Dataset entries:

☆ ☆ ☆ ☆ ☆ ☆ ☆

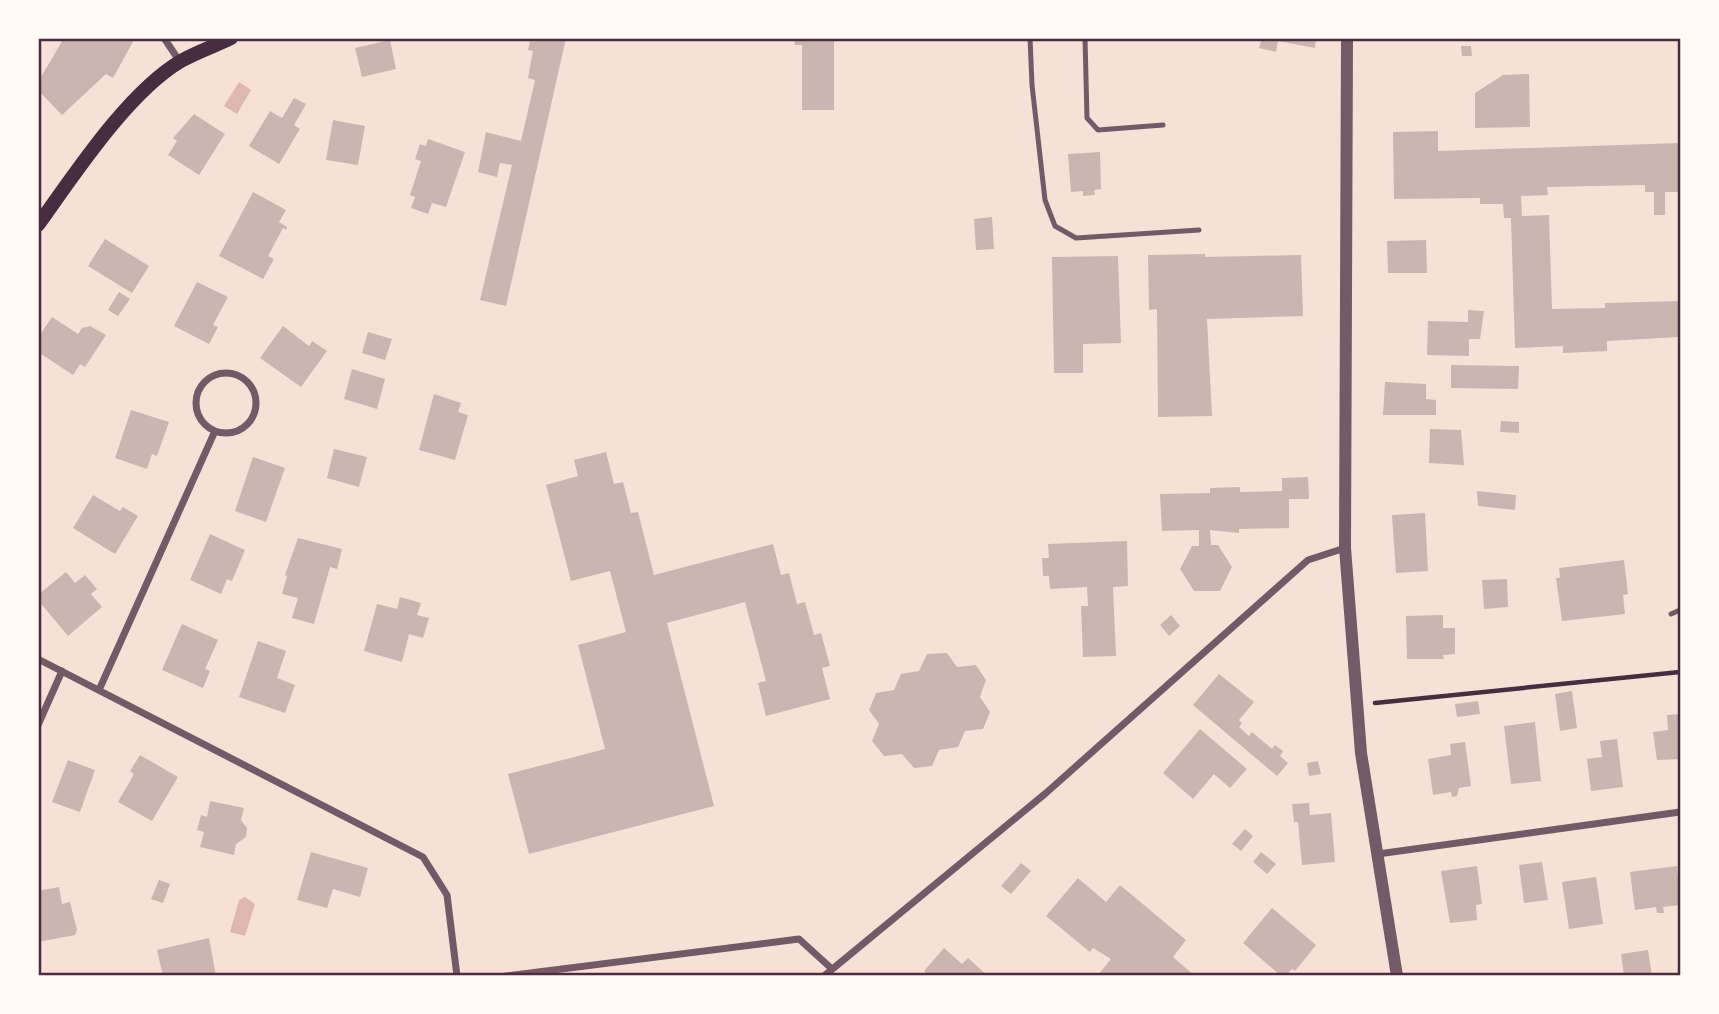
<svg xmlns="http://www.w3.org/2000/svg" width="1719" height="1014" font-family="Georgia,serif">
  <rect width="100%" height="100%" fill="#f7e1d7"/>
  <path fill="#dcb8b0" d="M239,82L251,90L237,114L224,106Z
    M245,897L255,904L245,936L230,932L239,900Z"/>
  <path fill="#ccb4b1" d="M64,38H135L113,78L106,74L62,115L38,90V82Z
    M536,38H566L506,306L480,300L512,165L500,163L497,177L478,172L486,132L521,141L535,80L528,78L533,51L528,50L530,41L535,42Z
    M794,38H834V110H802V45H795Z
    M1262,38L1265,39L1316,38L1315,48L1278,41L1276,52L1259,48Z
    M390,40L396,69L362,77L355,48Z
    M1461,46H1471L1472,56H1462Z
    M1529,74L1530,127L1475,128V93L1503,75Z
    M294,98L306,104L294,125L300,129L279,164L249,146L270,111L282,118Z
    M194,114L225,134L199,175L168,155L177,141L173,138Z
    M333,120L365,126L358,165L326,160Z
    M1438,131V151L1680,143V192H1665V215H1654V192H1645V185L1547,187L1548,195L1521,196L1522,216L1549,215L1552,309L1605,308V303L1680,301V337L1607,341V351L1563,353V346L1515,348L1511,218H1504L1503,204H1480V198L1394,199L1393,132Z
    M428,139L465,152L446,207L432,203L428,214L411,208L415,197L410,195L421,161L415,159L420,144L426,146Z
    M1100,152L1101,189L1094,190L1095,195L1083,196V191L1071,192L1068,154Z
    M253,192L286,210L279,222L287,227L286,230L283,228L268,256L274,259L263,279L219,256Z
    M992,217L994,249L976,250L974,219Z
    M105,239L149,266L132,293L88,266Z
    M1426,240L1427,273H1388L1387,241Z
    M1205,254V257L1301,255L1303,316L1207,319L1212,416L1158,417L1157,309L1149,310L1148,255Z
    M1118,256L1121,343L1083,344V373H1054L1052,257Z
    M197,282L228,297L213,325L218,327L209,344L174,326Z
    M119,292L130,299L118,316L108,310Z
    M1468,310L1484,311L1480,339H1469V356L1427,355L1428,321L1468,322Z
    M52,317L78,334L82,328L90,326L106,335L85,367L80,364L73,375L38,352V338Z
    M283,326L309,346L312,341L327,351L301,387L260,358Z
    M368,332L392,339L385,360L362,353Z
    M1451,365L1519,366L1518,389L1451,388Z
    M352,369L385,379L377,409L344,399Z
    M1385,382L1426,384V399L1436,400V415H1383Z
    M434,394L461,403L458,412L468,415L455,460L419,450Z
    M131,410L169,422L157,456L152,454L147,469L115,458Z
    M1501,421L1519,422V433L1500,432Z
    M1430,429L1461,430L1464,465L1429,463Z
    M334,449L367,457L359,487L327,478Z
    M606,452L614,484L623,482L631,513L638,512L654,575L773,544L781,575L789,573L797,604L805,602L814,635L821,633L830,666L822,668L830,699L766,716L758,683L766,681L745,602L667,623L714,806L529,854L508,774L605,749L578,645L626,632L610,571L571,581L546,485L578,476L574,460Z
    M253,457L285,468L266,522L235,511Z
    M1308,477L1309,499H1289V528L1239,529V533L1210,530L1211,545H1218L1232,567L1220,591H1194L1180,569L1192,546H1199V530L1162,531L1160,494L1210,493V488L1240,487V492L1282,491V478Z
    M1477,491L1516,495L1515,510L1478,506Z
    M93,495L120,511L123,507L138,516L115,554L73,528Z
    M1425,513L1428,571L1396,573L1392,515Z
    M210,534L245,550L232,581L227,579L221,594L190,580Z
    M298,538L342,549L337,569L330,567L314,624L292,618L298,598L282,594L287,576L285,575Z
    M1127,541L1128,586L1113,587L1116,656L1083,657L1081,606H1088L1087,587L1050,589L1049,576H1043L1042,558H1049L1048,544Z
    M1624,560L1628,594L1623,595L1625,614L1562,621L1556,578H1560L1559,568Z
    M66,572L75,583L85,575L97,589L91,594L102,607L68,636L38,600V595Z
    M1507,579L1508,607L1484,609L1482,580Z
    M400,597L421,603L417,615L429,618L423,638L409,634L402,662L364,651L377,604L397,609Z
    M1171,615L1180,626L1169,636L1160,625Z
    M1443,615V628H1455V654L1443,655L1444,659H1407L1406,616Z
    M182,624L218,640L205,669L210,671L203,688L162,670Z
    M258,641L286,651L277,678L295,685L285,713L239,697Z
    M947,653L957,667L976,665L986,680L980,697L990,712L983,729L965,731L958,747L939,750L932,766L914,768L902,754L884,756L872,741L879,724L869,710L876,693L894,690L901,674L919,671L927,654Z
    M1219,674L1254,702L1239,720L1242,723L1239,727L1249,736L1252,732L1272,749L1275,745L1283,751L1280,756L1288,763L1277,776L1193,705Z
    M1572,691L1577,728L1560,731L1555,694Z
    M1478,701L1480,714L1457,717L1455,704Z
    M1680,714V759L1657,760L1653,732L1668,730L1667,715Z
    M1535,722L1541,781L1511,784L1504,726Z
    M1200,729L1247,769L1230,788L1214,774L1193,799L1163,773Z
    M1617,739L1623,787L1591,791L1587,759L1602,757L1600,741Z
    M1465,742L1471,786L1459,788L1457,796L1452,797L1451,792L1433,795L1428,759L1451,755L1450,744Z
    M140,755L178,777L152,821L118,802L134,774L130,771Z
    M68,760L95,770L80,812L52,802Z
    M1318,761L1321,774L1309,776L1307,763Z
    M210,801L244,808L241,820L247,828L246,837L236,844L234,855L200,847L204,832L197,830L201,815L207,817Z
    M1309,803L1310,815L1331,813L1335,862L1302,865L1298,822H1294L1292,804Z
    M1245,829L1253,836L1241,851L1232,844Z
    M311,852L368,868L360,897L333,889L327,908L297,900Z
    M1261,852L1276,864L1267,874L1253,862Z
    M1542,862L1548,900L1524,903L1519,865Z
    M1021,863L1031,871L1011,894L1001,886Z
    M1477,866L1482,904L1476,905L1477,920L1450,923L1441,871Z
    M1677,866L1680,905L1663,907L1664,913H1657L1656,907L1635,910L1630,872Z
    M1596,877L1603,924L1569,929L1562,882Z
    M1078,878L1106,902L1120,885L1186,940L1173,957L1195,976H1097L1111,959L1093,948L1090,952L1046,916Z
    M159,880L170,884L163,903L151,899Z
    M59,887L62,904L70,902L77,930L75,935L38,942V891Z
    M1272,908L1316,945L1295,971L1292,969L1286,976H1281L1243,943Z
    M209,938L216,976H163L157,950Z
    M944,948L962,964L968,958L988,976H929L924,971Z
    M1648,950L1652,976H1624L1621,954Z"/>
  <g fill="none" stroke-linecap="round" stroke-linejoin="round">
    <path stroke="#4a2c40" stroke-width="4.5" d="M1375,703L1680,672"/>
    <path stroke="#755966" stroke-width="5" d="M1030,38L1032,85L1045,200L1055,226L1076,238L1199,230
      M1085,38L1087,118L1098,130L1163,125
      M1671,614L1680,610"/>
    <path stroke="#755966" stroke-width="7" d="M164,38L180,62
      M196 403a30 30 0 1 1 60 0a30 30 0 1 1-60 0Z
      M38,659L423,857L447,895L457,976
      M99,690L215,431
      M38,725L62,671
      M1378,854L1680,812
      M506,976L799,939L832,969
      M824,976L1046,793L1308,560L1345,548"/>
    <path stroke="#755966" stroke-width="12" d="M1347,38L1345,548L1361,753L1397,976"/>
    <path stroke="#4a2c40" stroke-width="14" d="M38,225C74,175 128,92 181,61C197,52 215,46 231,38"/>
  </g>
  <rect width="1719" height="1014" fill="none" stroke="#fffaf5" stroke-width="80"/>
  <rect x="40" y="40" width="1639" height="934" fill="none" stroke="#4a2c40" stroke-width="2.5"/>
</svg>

☆ ☆ ☆ ☆ ☆ ☆ ☆

*WHAT IS REQUIRED*
Reproduce each line of the entries in which the word "fill" is found.

*RESPONSE AREA*
  <rect width="100%" height="100%" fill="#f7e1d7"/>
  <path fill="#dcb8b0" d="M239,82L251,90L237,114L224,106Z
  <path fill="#ccb4b1" d="M64,38H135L113,78L106,74L62,115L38,90V82Z
  <g fill="none" stroke-linecap="round" stroke-linejoin="round">
  <rect width="1719" height="1014" fill="none" stroke="#fffaf5" stroke-width="80"/>
  <rect x="40" y="40" width="1639" height="934" fill="none" stroke="#4a2c40" stroke-width="2.5"/>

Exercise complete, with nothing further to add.